In a breakthrough that could eventually help tame one of the deadliest viruses known to man, researchers have laid bare the key to Ebola's power: a lone protein that resides on its surface. The discovery paves the way for new treatments that target and destroy the designated culprit, rendering impotent a virus that, though rare, can kill up to 90 percent of the people it infects.

The so-called Ebola virus glycoprotein, or "spike protein," was first discovered a decade ago and has been a target for scientists attempting to design vaccines and therapies to prevent it from infecting cells. But, until now, researchers did not understand the protein's structure—and thus, the best way to attack it.

"It's the only thing that the virus puts on its surface that is absolutely critical for attaching to a host and driving into that host for infection," says Erica Ollmann Saphire, an immunologist at The Scripps Research Institute in La Jolla, Calif., and a co-author of the study appearing today in Nature.

Researchers discovered that the compound is wrapped in benign carbohydrates that mask the virus's deadliness, allowing it to elude immune system scouts. (The human immunodeficiency virus, HIV, that causes AIDS also has this trait.) The good news: the discovery could pave the way for drugs designed to see through that protective coating—and trigger the immune system to attack.

"The structure of the glycoprotein shows us the very few sites on its surface that are not cloaked by carbohydrate," Ollmann Saphire explains. "These [sites] are the chink in the armor, or the Achilles' heel, that we can target antibodies against."
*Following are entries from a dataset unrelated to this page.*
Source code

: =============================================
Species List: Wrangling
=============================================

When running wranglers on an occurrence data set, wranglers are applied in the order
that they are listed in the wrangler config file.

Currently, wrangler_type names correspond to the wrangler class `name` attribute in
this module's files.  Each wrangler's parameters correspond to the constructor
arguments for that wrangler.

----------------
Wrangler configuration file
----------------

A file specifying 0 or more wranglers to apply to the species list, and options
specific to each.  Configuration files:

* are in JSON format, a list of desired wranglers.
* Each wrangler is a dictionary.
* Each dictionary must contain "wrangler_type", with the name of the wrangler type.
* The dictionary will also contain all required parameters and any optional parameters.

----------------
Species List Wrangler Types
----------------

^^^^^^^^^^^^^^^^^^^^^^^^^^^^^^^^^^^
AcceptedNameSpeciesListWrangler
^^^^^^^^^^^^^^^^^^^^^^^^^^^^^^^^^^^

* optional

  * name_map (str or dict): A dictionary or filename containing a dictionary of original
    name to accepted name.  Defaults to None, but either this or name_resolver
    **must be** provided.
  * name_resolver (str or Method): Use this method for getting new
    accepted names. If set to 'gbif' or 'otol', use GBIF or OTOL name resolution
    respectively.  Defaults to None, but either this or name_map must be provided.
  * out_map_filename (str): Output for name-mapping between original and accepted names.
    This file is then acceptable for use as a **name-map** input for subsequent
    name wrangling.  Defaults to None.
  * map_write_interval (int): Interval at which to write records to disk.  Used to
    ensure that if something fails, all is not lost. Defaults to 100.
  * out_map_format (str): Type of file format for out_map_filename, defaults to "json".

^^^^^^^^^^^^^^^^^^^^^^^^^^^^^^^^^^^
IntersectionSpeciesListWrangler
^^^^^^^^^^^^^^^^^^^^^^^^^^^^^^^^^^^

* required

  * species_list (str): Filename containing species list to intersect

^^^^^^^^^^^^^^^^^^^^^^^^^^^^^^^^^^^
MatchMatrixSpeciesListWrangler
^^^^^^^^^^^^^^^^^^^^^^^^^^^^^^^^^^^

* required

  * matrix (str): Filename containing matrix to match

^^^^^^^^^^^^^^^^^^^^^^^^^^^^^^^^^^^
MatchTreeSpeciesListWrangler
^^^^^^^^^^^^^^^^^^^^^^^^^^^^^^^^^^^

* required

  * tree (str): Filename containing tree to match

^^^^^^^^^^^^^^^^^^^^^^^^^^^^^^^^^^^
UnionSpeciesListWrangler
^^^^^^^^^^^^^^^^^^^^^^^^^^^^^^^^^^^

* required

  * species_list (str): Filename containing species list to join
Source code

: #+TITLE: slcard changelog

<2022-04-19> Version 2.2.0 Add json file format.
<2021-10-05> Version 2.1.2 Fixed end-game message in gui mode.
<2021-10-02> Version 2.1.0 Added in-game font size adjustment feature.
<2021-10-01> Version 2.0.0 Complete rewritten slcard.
"We now have a much better handle on how in the world this virus gets into cells," Ollmann Saphire says. "We also have new maps we can use to develop strategies to fight against it."

Ebola is an incurable disease that was first discovered in 1976 in western Sudan and the eastern part of the Democratic Republic of the Congo (then known as Zaire). It seems to have arisen in the rain forests of Africa and parts of the western Pacific. A person acquires the virus through contact with the bodily fluids of someone already infected. It can take from two days to three weeks for symptoms of Ebola to appear. The disease presents itself with a fever, muscle aches and a cough before progressing to severe vomiting, diarrhea and rashes, along with kidney and liver problems. Death generally occurs as the result of either one or a combination of:dehydration, massive bleeding due to leaky blood vessels, kidney and liver failure. The World Health Organization has documented 1,850 cases of Ebola (mostly in sub-Saharan Africa) since its discovery; only 600 (32 percent) of the victims survived.

Researchers made their latest finding by studying the bone marrow of a lucky survivor of a 1995 Ebola outbreak in Kikwit, a city in the southwestern part of the Democratic Republic of the Congo. They found the glycoprotein attached to an antibody (a protein unleashed by the immune system to fight viruses) in the marrow, the soft core of bones where red blood cells are manufactured.

According to Ollmann Saphire, there is a receptor located deep in the bowl-shaped structure of Ebola's glycoprotein that latches onto the surface of host cells and tricks a protein there into granting the virus entry. Once inside the cells, the fast-acting Ebola co-opts their machinery to make millions of copies of itself and floods the person's bloodstream.

Judith White, a microbiologist at the University of Virginia, says that arming researchers with the protein structure that Ollmann Saphire's group has described will allow them to "nip [the virus] in the bud," by beating down Ebola before it enters its host. (Most antivirals target viruses such as HIV after they're already inside a host cell.)

"For those of us in the trenches trying to study the virus entry, and the immune reactions to the virus, and how to prevent virus entry, and how to come up with better immune therapies," she says, "this gives us all new eyes to [solving] those problems."